The door opened, and the worthy dyer appeared, with his hands and arms of an amaranthine color; on one side, he carried a basket of wood, and on the other some live coal in a shovel.
“Good-evening to the company!” said Daddy Loriot. “Thank you for having thought of me, Mme. Frances. You know that my shop and everything in it are at your service. Neighbors should help one another; that’s my motto! You were kind enough, I should think, to my late wife!”
Then, placing the wood in a corner, and giving the shovel to Agricola, the worthy dyer, guessing from the sorrowful appearance of the different actors in this scene, that it would be impolite to prolong his visit, added: “You don’t want anything else, Mme. Frances?”

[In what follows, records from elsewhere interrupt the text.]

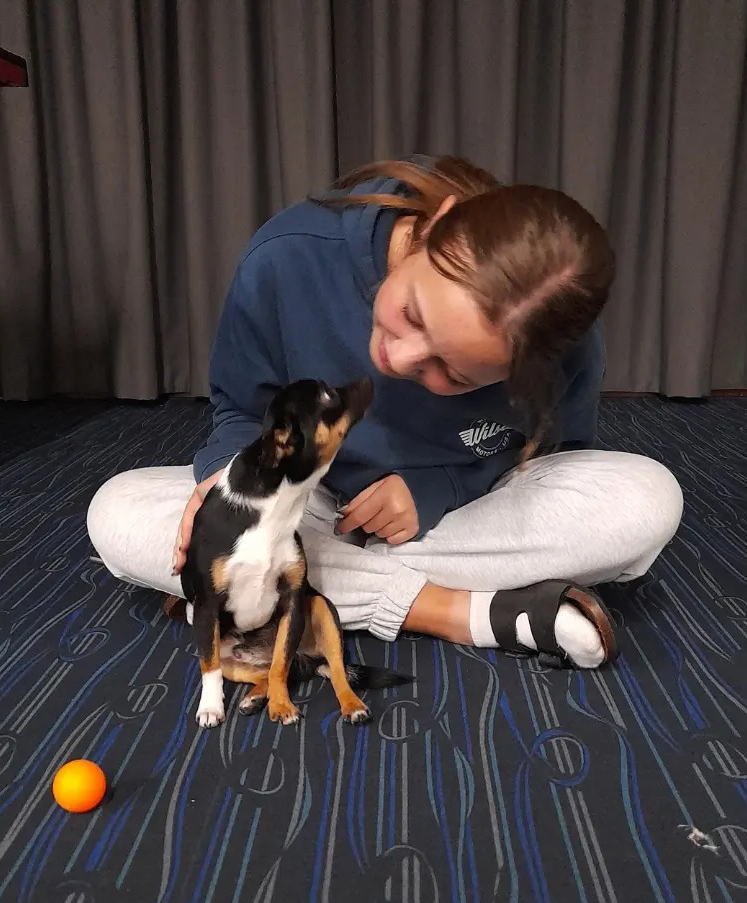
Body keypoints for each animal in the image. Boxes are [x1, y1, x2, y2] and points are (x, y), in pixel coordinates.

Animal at [175, 378, 410, 732]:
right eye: (328, 395)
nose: (368, 378)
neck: (278, 507)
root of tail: (307, 659)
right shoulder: (206, 607)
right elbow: (210, 667)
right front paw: (211, 707)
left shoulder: (293, 600)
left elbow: (280, 666)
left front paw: (282, 706)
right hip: (229, 651)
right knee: (253, 672)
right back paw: (254, 698)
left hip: (322, 610)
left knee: (332, 671)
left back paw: (350, 705)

“No, thank you, Father Loriot.”
“Then, good-evening to the company!” said the dyer; and, addressing Mother Bunch, he added: “Don’t forget the letter for M. Dagobert. I durstn’t touch it for fear of leaving the marks of my four fingers and thumb in amaranthine! But, good evening to the company!” and Father Loriot went out.
“M. Dagobert, here is a letter,” said Mother Bunch. She set herself to light the fire in the stove, while Agricola drew his mother’s arm-chair to the hearth.
“See what it is, my boy,” said Dagobert to his son; “my head is so heavy that I cannot see clear.” Agricola took the letter, which contained only a few lines, and read it before he looked at the signature.
“At Sea, December 25th, 1831.
“I avail myself of a few minutes’ communication with a ship bound direct for Europe, to write to you, my old comrade, a few hasty lines, which will reach you probably by way of Havre, before the arrival of my last letters from India. You must by this time be at Paris, with my wife and child—tell them—I am unable to say more —the boat is departing. Only one word; I shall soon be in France. Do not forget the 13th February; the future of my wife and child depends upon it.
“Adieu, my friend! Believe in my eternal gratitude.
“Agricola—quick! look to your father!” cried the hunchback.
From the first words of this letter, which present circumstances made so cruelly applicable, Dagobert had become deadly pale. Emotion, fatigue, exhaustion, joined to this last blow, made him stagger.
His son hastened to him, and supported him in his arms. But soon the momentary weakness passed away, and Dagobert, drawing his hand across his brow, raised his tall figure to its full height. Then, whilst his eye sparkled, his rough countenance took an expression of determined resolution, and he exclaimed, in wild excitement: “No, no! I will not be a traitor; I will not be a coward. The black robes shall not frighten me; and, this night, Rose and Blanche Simon shall be free!”